_练习任务 1_.
能否把记录中从含有“list Properties –”的那一行起、一直到含有“list Open Terminal”的那一行为止的各行重写一遍，将其中的“option”换成“choice”，其余一字不动？
_练习任务 2_.
这篇讲MySQL连表查询的文章写到这里就停了，你能接着往下写吗？

MySQL小结(五)连表查询

一、普通连表查询

普通的连表查询,把一个select的结果当作另外一个select的参数

SELECT * FROM personnel.person_info
where personnel.person_info.part_nid in
(SELECT nid from personnel.part WHERE personnel.part.caption="XO股份有限公司公司-技术部-Python开发");

显示结果

+-----+---------+------------------+-------------+----------+----------+---------+
| nid | name    | email            | phone       | part_nid | position | caption |
+-----+---------+------------------+-------------+----------+----------+---------+
|   1 | as      | as@361way.com | 13800138000 |        5 | Python   | NULL    |
|   2 | ansheng | as@361way.com | 13800138000 |        5 | Python   | NULL    |
|   3 | a       | as@361way.com | 13800138000 |        5 | Python   | NULL    |
|   4 | v       | as@361way.com | 13800138000 |        5 | Python   | NULL    |
|   5 | b       | as@361way.com | 13800138000 |        5 | Python   | NULL    |
|   6 | w       | as@361way.com | 13800138000 |        5 | Python   | NULL    |
+-----+---------+------------------+-------------+----------+----------+---------+
6 rows in set (0.00 sec)

二、join连表查询

join查询如下:

select * from personnel.person_info left join personnel.part
on personnel.person_info.part_nid = personnel.part.nid
where personnel.part.caption = 'XO股份有限公司公司-技术部-Python开发';

显示结果

+-----+---------+---------------+-------------+----------+----------+---------+------+----------------------------------------------+
| nid | name    | email         | phone       | part_nid | position | caption | nid  | caption                                      |
+-----+---------+---------------+-------------+----------+----------+---------+------+----------------------------------------------+
|   1 | as      | as@361way.com | 13800138000 |        5 | Python   | NULL    |    5 | XO股份有限公司公司-技术部-Python开发              |
|   2 | ansheng | as@361way.com | 13800138000 |        5 | Python   | NULL    |    5 | XO股份有限公司公司-技术部-Python开发              |
|   3 | a       | as@361way.com | 13800138000 |        5 | Python   | NULL    |    5 | XO股份有限公司公司-技术部-Python开发              |
|   4 | v       | as@361way.com | 13800138000 |        5 | Python   | NULL    |    5 | XO股份有限公司公司-技术部-Python开发              |
|   5 | b       | as@361way.com | 13800138000 |        5 | Python   | NULL    |    5 | XO股份有限公司公司-技术部-Python开发              |
|   6 | w       | as@361way.com | 13800138000 |        5 | Python   | NULL    |    5 | XO股份有限公司公司-技术部-Python开发              |
+-----+---------+---------------+-------------+----------+----------+---------+------+-----------------------------------------------+
6 rows in set (0.00 sec)

_练习数据_.
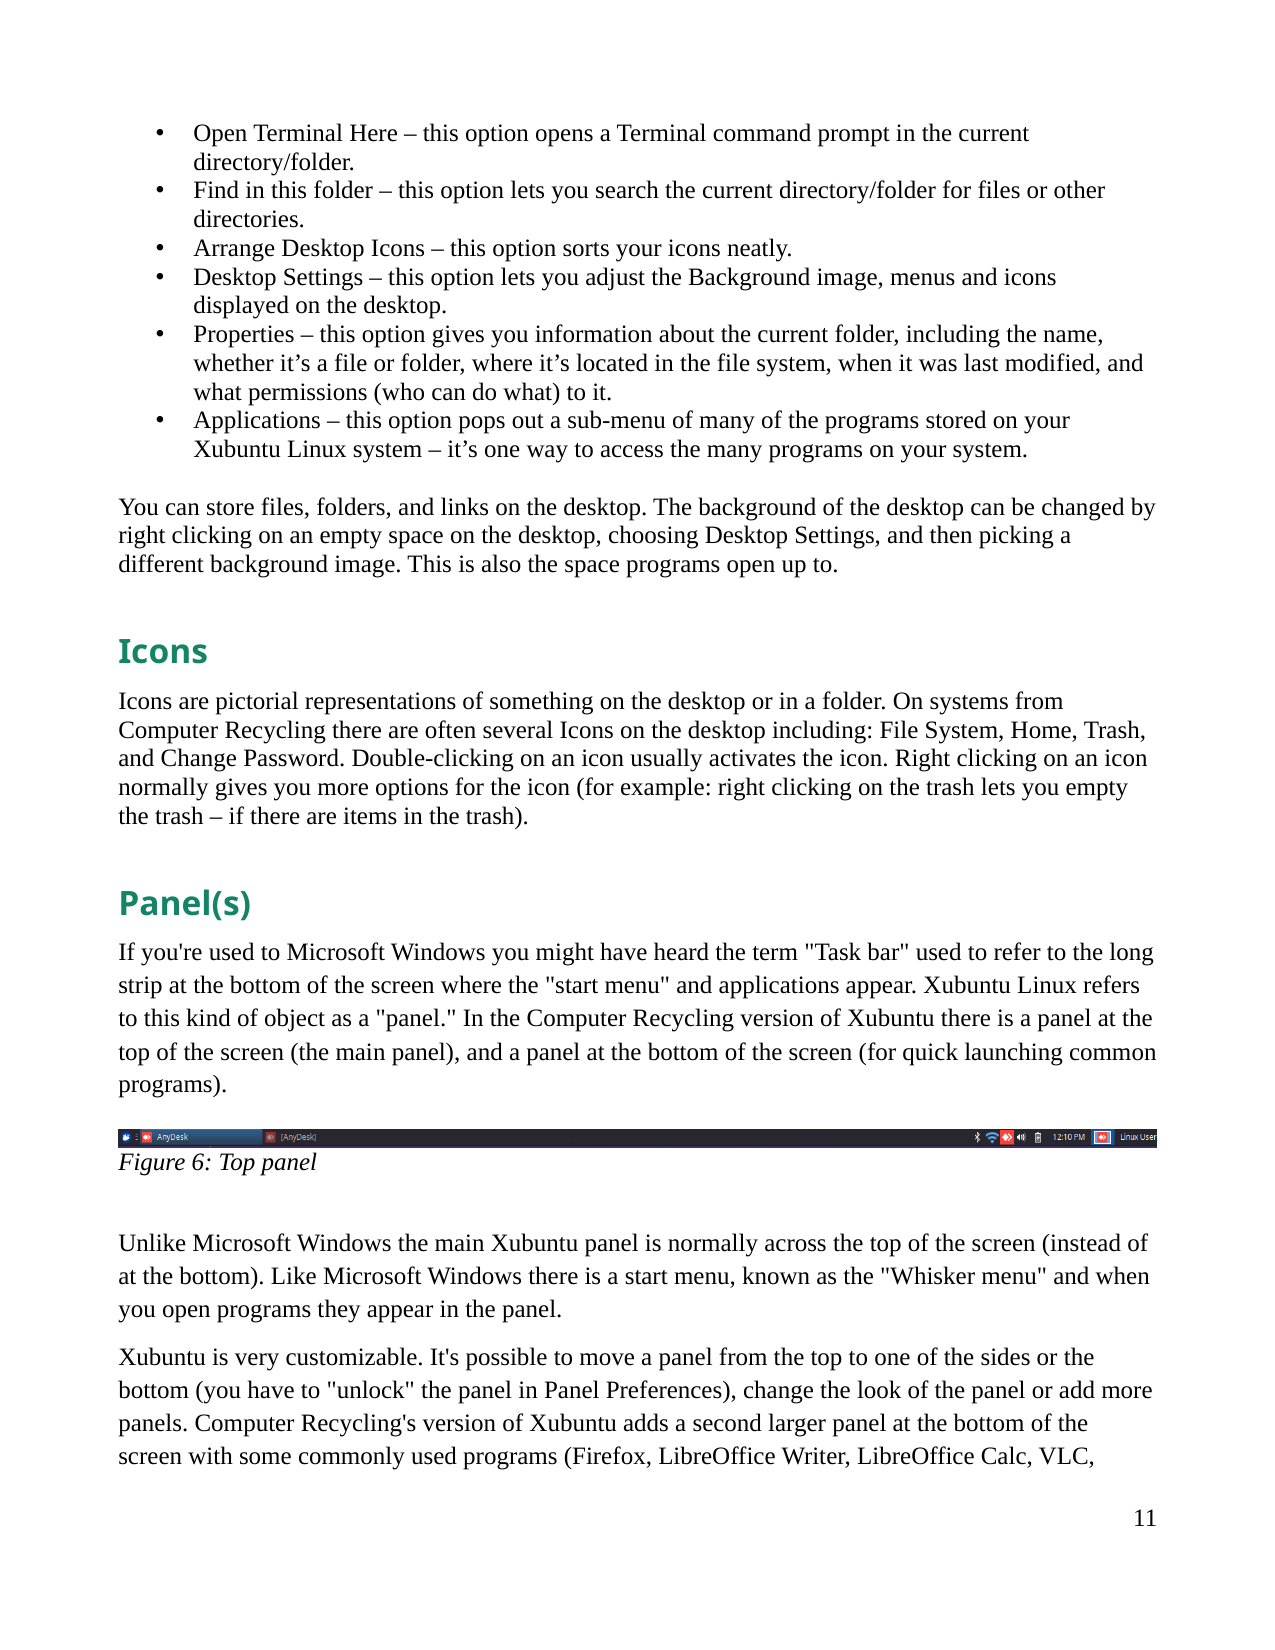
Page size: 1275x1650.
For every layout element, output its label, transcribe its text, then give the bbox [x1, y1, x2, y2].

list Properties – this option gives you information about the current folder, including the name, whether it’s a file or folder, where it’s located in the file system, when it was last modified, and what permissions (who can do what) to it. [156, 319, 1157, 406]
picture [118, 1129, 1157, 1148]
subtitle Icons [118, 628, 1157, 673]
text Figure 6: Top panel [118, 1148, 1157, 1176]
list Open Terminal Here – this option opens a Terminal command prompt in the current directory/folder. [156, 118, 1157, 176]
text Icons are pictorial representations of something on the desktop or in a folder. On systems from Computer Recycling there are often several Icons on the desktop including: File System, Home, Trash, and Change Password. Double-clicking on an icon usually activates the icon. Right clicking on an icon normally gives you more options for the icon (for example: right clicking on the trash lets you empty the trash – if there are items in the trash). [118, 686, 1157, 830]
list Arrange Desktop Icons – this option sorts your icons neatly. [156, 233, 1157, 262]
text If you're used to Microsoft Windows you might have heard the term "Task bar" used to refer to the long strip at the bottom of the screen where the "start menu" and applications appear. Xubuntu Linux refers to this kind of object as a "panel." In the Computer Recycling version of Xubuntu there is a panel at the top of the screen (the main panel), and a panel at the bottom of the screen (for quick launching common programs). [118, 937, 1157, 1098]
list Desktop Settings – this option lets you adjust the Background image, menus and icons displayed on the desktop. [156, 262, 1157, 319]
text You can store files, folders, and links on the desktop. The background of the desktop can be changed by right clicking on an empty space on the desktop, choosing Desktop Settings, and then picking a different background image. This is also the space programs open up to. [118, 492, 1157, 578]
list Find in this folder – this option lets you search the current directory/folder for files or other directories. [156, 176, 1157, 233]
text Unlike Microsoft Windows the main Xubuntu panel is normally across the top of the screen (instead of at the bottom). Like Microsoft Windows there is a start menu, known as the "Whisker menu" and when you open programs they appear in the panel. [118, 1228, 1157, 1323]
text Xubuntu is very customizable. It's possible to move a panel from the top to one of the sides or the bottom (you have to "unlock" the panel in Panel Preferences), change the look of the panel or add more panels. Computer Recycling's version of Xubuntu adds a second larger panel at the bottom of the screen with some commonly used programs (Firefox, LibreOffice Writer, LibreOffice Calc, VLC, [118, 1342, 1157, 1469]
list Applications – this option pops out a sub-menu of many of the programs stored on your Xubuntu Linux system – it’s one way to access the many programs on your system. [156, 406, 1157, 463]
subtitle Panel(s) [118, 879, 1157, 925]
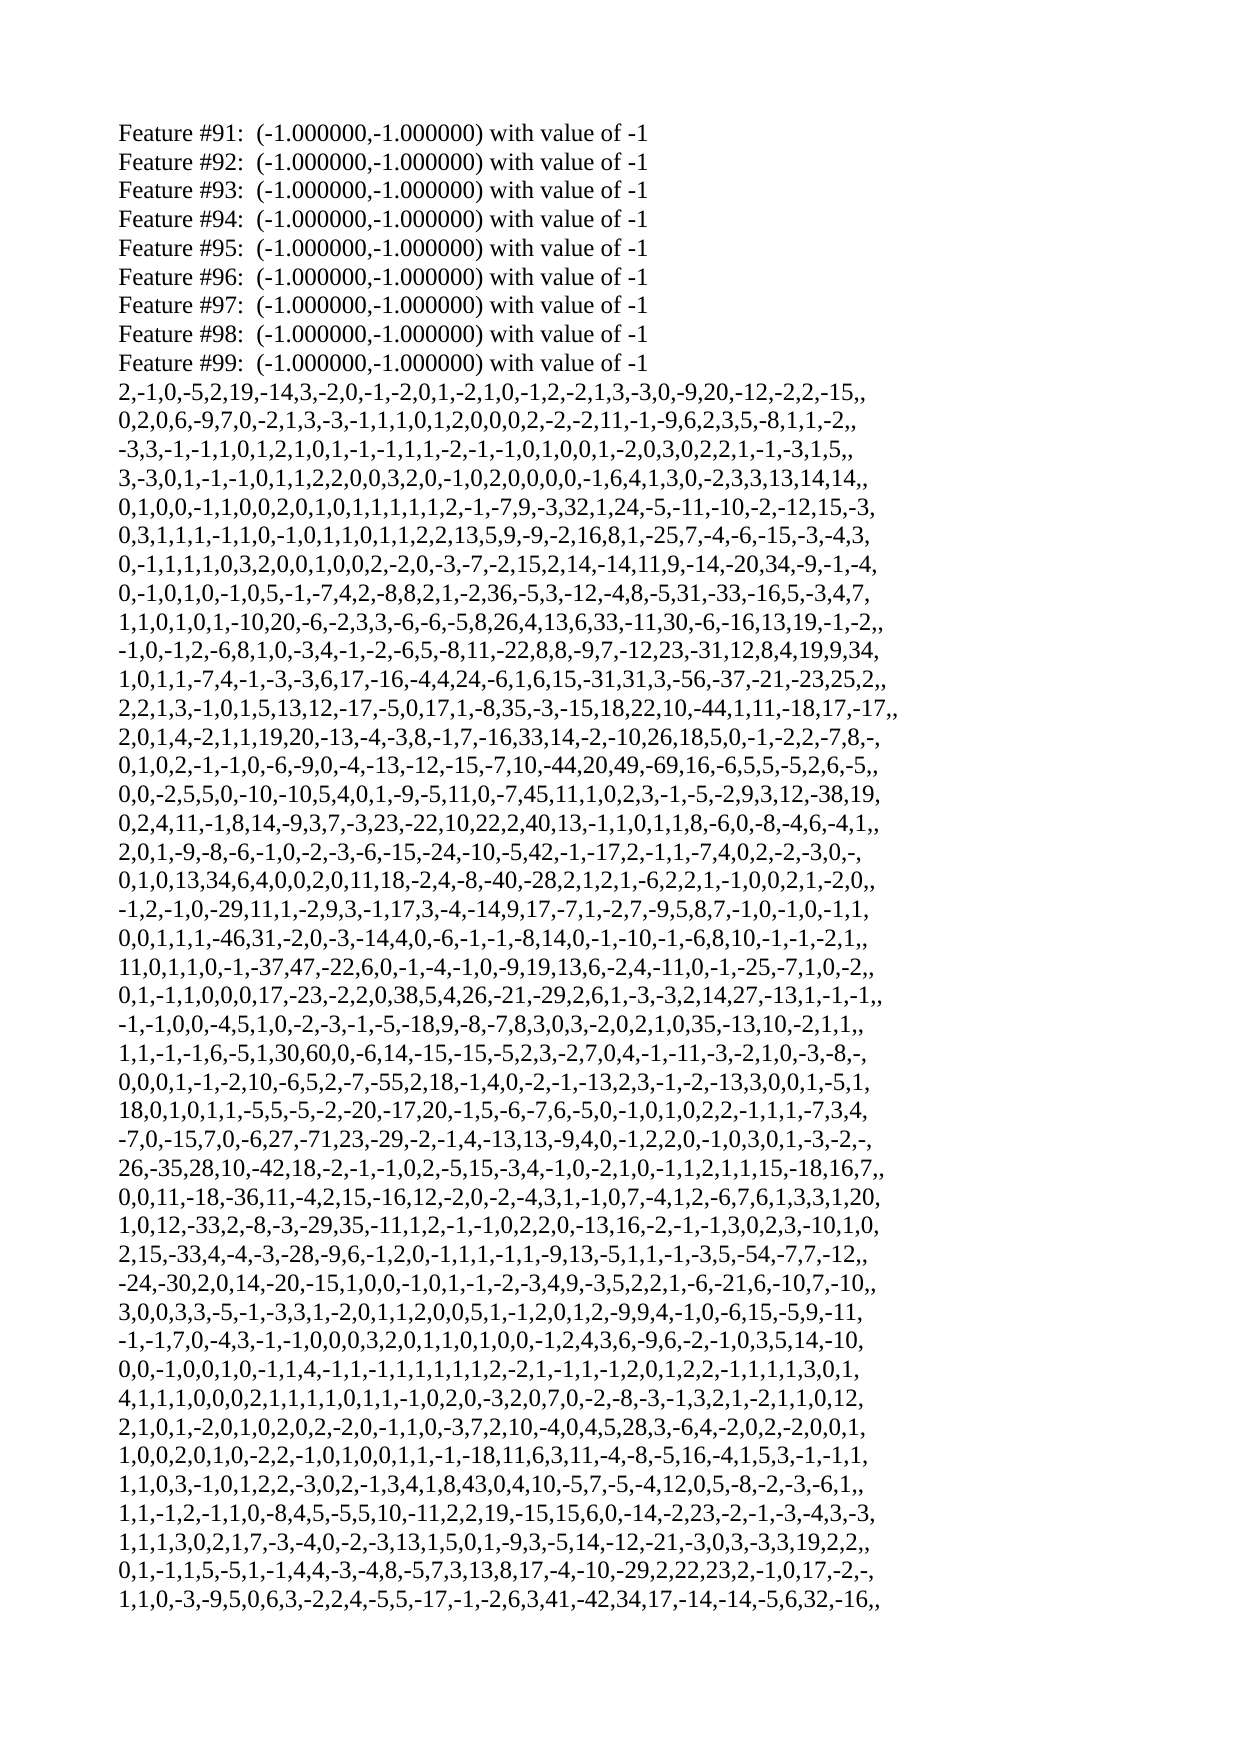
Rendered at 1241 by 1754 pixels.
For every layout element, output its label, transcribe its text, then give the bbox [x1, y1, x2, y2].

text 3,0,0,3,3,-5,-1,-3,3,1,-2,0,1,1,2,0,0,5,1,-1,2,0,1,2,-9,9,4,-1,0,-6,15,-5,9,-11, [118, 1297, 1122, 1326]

_练习答案 1_.
list Properties – this choice gives you information about the current folder, including the name, whether it’s a file or folder, where it’s located in the file system, when it was last modified, and what permissions (who can do what) to it. [156, 319, 1157, 406]
picture [118, 1129, 1157, 1148]
subtitle Icons [118, 628, 1157, 673]
text Figure 6: Top panel [118, 1148, 1157, 1176]
list Open Terminal Here – this choice opens a Terminal command prompt in the current directory/folder. [156, 118, 1157, 176]

_练习答案 2_.
上面的意思是查询personnel.person_info.part_nid列的字段和personnel.part.nid一样的数据,并且personnel.part.caption = ‘XO股份有限公司公司-技术部-Python开发’:

参数

实例 描述
left join tb1 left join tb2 左外链接
right join tb1 right join tb2 右外链接
inner join tb1 inner join tb2 内链接
Full Join 全外连接
CROSS 交叉链接,又称笛卡尔链接或叉乘

left join

  1. tb1为主,tb2为辅,将A中所有的数据罗列出来
  2. tb2则只显示与tb1对应的数据

执行以下语句在person_info表中插入一条数据

INSERT INTO personnel.person_info (NAME,email,phone,part_nid,position) VALUES("aa","a@ansheng.me",13800138000,3,"DBA");

通过left jion进行查询

mysql> use personnel
Database changed
mysql> select * from person_info LEFT JOIN part on person_info.part_nid = part.nid WHERE part.nid = 3;
+-----+------+--------------+-------------+----------+----------+---------+------+------------------------------------------+
| nid | name | email        | phone       | part_nid | position | caption | nid  | caption                                  |
+-----+------+--------------+-------------+----------+----------+---------+------+------------------------------------------+
|   9 | aa   | a@ansheng.me | 13800138000 |        3 | DBA      | NULL    |    3 | XO股份有限公司公司-技术部-DBA                |
+-----+------+--------------+-------------+----------+----------+---------+------+------------------------------------------+
1 row in set (0.00 sec)

这样他就只把我们刚刚插入的那条数据查询了除了,即查询person_info表中的内容,part表中的列作为person_info表的查询条件,如果person_info表中的part_nid列如果等于part表中nid列,那么就显示数据。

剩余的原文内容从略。